* [Activity]: Copy out word for word the lines of the items below, starting with the line containing "Which series has" and going on through the line containing "True or false: h_edge", with both of those lines included. Leave the pictures out of your answer.

* [Excerpted data]:
==*==
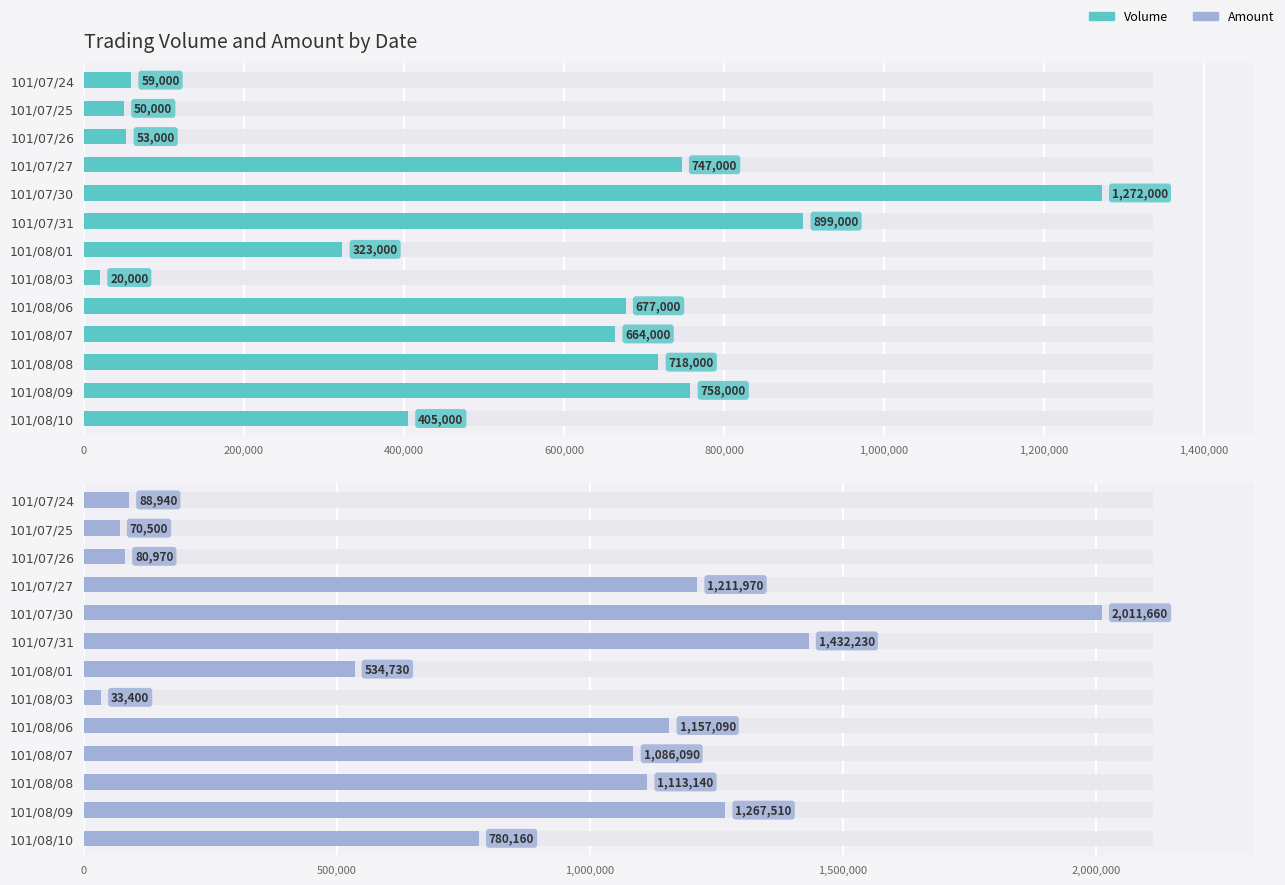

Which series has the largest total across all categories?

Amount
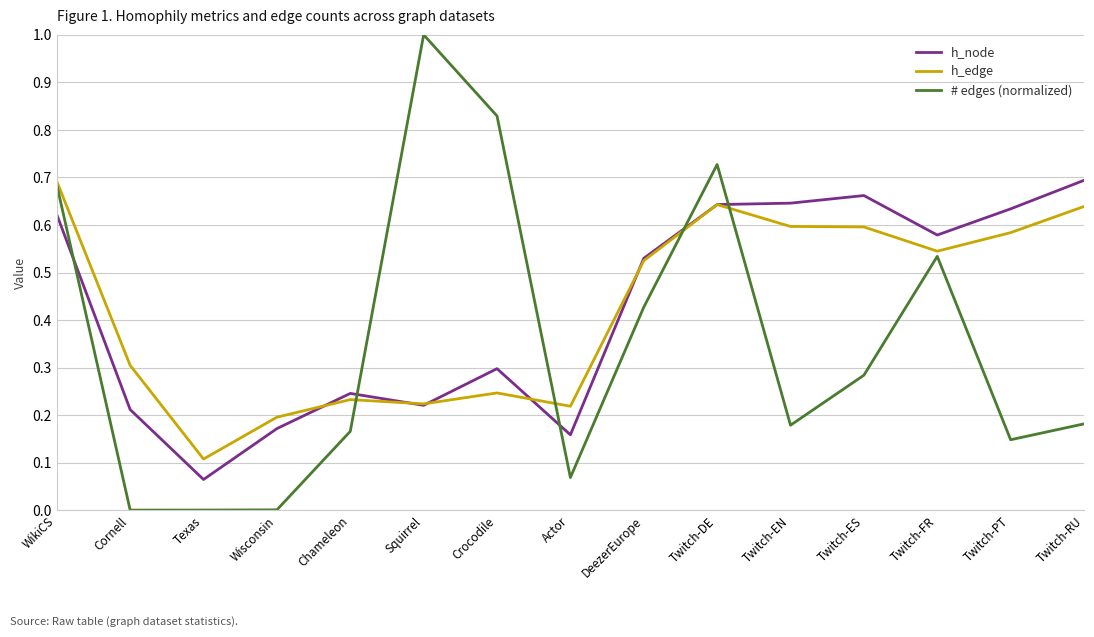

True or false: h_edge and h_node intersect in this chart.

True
==*==
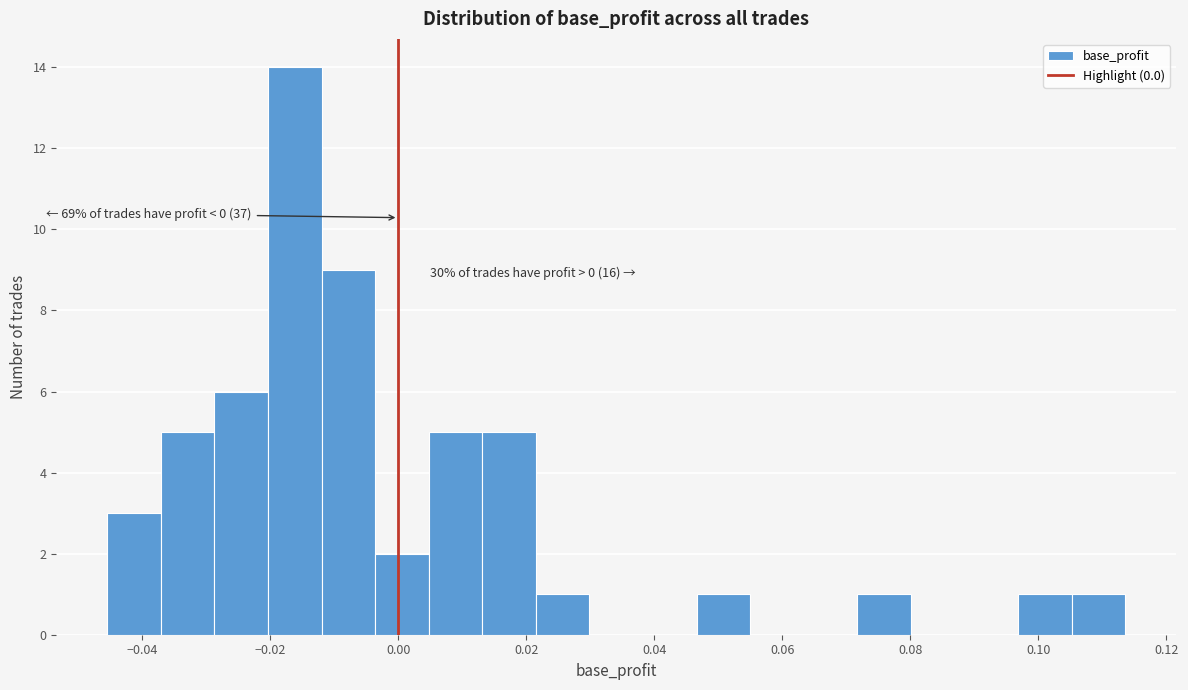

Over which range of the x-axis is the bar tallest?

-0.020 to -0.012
==*==
* [Solution for this task]:
Which series has the largest total across all categories?

Amount

True or false: h_edge and h_node intersect in this chart.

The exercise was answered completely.